Half a dozen calls, but only one message on the voicemail. He sounded faint and frightened, far away. He said, “I’m sorry, skipper. Really, I am. I was, I was angry with you, and I thought I could manage her on my own. I didn’t mean to come this far. I don’t know what happened, I got too close and I couldn’t see the rocks but I don’t think she hit anything, she just turned over. I’m, I’m up under the hull and I can’t get out. I called for help, I tried to call you and then I called my grandad, and he told the coastguard. I think I heard a helicopter one time, but I guess it didn’t see us. It’s gone now. And my battery’s going, and then it’s going to be all dark in here, and I’m so cold already, I can’t keep my legs out of the water and I don’t, I don’t think anyone’s going to come…”

 

They didn’t find Sophonisba till the morning, drifting keel-up off the Silences. They never found Matthew at all. His body should have been there, trapped inside the yacht’s hull, but it wasn’t. Perhaps he tried to swim out, in the end. They say that bodies are seldom recovered from the rocks there, something in the current holds them under.

It doesn’t matter much to me, where his body is. He won’t need that again.

Nor do I think the rocks have him, in any sense that matters. Rocks have no reach, no stretch beyond themselves. All their strength looks inward.

I looked for Matthew on my boat, when they gave her back to me. That they couldn’t find him, didn’t mean he wasn’t there. I even sailed her, when she was fit for it, back up to the Silences. I called his name into the wind, but he didn’t show. Why would he?

I sold the boat, in the end. She had nowhere left to take me; and I didn’t lose Matthew, in losing her. I take him with me, everywhere I go.

I still keep the phone charged up, as he told me to. I keep it in my pocket, mostly. Always set to vibrate, to silent mode. That way it needn’t disturb anyone but me, in the Silence Room or elsewhere, anywhere.

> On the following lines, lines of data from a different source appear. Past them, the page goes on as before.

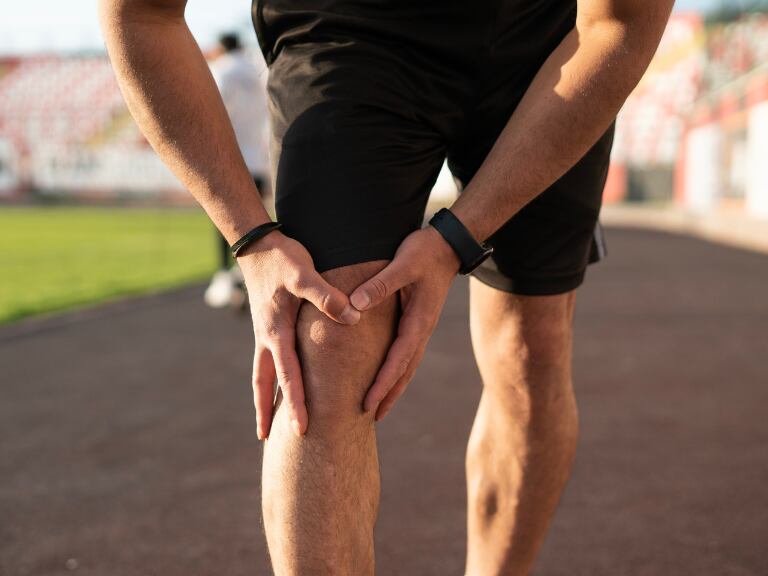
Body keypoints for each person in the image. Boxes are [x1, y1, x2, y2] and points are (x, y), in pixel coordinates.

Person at [99, 0, 674, 573]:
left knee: (530, 349)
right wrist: (251, 239)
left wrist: (456, 239)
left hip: (550, 39)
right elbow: (141, 15)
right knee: (324, 338)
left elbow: (620, 25)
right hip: (353, 25)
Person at [204, 31, 270, 309]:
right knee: (257, 227)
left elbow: (211, 110)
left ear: (221, 48)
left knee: (226, 226)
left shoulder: (222, 71)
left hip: (230, 161)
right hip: (259, 161)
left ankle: (226, 280)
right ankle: (251, 284)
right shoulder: (258, 70)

Mostly, it keeps silent on its own account. Sometimes, though, quite often, it does shiver into life; and I do answer it, every time. At night, I keep it beneath my pillow and I sleep alone, so that if it wakes me, I can pick it up.

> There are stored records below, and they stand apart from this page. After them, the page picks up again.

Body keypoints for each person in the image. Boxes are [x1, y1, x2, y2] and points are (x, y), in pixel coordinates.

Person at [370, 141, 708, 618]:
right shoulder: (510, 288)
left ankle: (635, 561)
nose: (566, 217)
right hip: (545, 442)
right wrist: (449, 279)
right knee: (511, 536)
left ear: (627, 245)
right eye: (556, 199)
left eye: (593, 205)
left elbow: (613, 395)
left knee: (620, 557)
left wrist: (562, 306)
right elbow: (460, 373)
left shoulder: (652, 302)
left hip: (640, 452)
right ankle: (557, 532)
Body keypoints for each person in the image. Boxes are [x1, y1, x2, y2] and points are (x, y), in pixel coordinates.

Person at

I’m too much of a coward to ignore it. I’m afraid that if I do, I’ll find another message on the voicemail. I don’t want that. I’d rather be here for him, every time he calls. I’d rather listen to his silence, to his listening: white noise, the hissing attention of the universe, that slow dragging pulse of nothing that—when you listen, when you wait, when you give it long enough, as I have—pounds in your head like surf over shingle, like breakers on a rock, all the surge and suck of the sea.